Noelia Towers
JUXTAPOZ|Summer 2024
Empathy and Enlightenment
Gwynned Vitello
Noelia Towers

A successful short story may be a writer's greatest challenge. There's no space for meandering, verbose flourishes, a cast of characters, and the landing has to stick. Only a confident voice can frame the hook, invent that memorable protagonist, and concoct a twist that grabs the viewer. Noelia Towers is a master of such impact, but she does it with oils on a single canvas, usually painting a solitary subject, whether a fraught pair of hands, a partially obscured face or a decaying bouquet of flowers. Unexpected vantage points, bold color choices and focused specificity seduce us in an invitation to join her as collaborators in this collective mystery of life, love and longing. Like lucky readers of a good short story, we get to engage with vulnerability, conflict, and mystery in Noelia's beautiful, haunting portrayals.

Gwynned Vitello: I feel that there's an absolutely unblinking honesty about Spanish portraiture.

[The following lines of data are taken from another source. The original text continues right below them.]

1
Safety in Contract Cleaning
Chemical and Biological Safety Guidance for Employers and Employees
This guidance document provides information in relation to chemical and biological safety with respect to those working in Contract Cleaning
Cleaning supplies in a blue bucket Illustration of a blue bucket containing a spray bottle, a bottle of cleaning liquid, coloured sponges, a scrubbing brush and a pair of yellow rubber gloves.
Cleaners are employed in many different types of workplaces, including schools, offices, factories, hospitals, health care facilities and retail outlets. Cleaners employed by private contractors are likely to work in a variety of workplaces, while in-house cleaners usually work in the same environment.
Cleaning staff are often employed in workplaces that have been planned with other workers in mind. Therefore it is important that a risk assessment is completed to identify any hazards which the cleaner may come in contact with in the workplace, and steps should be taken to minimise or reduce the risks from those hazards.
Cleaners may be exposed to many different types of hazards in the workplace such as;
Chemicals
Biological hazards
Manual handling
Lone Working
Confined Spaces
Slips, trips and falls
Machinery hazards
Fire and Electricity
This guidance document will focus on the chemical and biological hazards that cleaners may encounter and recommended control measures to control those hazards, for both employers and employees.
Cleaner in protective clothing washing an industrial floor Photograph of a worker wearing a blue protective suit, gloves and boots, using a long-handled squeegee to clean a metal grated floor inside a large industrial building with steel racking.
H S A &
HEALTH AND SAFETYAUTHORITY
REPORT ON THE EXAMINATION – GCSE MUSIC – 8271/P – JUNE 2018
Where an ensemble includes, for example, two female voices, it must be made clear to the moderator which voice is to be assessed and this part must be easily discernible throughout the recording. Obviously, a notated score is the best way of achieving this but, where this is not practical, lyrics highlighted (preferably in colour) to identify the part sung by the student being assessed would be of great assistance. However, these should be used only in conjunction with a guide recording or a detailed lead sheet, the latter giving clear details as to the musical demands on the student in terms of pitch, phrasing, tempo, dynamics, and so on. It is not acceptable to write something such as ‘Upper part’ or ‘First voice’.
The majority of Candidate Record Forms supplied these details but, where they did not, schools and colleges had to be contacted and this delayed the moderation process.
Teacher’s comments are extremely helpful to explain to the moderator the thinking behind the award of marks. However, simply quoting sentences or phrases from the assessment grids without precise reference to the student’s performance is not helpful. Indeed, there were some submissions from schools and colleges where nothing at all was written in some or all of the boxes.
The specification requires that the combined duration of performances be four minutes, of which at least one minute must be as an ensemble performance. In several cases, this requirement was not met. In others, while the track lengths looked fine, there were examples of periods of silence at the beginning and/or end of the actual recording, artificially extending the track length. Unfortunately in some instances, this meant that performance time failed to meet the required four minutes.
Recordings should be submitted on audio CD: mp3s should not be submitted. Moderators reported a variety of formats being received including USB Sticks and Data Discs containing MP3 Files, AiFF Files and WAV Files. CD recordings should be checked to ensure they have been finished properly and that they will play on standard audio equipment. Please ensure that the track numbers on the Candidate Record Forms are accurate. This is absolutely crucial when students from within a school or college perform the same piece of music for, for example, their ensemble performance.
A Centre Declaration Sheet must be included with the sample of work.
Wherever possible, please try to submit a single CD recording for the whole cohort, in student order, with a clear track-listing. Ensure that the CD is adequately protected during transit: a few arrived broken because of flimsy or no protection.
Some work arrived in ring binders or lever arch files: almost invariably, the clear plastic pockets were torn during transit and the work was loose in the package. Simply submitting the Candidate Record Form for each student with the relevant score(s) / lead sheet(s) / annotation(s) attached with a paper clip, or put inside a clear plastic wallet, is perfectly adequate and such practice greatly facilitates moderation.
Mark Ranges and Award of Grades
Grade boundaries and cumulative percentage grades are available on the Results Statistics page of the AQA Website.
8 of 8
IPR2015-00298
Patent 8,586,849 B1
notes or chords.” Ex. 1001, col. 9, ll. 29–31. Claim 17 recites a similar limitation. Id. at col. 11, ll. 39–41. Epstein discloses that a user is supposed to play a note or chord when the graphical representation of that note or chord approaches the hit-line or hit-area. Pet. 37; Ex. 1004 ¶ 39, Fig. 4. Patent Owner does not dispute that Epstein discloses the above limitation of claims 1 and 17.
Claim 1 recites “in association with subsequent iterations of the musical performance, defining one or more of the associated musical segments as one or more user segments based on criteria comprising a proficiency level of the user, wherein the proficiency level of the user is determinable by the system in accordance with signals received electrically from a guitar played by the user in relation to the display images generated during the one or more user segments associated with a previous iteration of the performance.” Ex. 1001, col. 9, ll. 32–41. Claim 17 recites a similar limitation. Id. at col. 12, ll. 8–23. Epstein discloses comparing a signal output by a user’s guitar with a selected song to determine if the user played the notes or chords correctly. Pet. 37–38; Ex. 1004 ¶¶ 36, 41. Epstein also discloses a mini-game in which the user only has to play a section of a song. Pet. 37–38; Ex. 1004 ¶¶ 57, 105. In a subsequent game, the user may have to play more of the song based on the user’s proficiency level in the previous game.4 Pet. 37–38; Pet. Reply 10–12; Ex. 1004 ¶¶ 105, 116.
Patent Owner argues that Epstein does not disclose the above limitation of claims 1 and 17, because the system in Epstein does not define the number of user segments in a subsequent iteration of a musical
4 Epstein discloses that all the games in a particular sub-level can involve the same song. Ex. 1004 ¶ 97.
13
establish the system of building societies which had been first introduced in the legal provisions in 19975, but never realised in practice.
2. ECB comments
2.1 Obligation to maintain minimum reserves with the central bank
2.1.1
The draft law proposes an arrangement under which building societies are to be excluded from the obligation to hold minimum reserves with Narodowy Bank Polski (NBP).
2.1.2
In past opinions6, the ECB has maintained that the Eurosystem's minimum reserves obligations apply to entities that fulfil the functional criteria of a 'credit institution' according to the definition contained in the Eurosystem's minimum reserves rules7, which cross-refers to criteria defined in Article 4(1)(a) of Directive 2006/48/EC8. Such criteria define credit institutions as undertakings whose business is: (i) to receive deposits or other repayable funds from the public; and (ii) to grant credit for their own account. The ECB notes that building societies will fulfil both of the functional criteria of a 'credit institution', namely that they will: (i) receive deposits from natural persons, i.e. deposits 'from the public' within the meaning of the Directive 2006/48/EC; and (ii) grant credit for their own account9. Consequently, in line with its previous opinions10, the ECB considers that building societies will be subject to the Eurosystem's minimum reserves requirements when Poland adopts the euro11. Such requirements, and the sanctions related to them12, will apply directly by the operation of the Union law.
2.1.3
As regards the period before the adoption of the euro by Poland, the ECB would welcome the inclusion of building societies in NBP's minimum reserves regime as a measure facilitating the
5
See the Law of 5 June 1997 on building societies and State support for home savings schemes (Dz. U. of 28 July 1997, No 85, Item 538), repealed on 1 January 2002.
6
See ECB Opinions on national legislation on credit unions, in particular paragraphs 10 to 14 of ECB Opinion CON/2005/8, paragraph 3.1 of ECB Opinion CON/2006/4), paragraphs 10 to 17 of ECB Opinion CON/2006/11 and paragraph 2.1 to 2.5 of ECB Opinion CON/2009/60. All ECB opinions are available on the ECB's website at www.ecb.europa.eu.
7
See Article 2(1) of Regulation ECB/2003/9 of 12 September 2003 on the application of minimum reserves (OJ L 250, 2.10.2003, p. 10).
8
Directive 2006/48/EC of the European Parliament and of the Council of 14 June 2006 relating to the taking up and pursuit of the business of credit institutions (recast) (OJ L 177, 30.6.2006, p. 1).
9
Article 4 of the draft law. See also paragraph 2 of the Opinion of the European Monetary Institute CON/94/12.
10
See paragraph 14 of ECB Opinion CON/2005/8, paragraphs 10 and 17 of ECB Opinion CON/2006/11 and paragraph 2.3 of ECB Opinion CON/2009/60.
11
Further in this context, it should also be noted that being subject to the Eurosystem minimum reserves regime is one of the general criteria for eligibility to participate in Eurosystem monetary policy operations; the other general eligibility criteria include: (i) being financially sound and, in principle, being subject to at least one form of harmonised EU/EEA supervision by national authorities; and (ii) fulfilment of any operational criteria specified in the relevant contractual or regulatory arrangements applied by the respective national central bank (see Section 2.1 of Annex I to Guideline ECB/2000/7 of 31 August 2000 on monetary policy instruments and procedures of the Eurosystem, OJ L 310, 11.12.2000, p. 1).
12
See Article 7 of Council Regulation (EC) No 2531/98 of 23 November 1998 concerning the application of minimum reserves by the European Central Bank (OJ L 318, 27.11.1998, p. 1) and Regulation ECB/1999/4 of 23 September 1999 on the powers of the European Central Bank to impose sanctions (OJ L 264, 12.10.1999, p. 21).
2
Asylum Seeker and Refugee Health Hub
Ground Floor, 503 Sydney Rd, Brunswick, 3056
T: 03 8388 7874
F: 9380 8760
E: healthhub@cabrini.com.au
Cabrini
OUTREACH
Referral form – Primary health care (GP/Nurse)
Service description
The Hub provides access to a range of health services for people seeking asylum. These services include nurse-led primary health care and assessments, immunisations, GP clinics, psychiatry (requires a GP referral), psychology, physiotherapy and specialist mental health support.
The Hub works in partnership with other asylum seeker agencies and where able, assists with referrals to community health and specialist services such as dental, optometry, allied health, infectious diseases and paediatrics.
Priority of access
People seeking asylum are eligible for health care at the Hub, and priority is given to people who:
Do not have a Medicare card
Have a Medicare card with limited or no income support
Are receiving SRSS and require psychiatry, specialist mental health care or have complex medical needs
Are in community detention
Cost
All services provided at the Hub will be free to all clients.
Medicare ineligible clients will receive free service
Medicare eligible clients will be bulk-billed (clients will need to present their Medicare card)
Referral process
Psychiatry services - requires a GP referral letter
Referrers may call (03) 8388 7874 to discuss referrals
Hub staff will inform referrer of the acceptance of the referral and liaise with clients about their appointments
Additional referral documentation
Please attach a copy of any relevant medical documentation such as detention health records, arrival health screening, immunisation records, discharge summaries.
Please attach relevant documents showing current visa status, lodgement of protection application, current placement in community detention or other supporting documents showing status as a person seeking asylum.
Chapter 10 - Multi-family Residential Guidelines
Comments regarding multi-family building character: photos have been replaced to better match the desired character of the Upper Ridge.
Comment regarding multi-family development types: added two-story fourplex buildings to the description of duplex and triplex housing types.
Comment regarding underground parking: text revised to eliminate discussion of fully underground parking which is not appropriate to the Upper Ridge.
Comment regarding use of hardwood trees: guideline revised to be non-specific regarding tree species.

It's never prettified or sentimental. Being a native of Barcelona, I wonder if you agree with me. Do you feel that Spanish blood in your art?

Noelia Towers: As a Catalonian with a deep sense of the complexities surrounding our identity and history, my perspective is marked by the struggle and tension inherent in our region's relationship with Spain, particularly its historical association with fascism.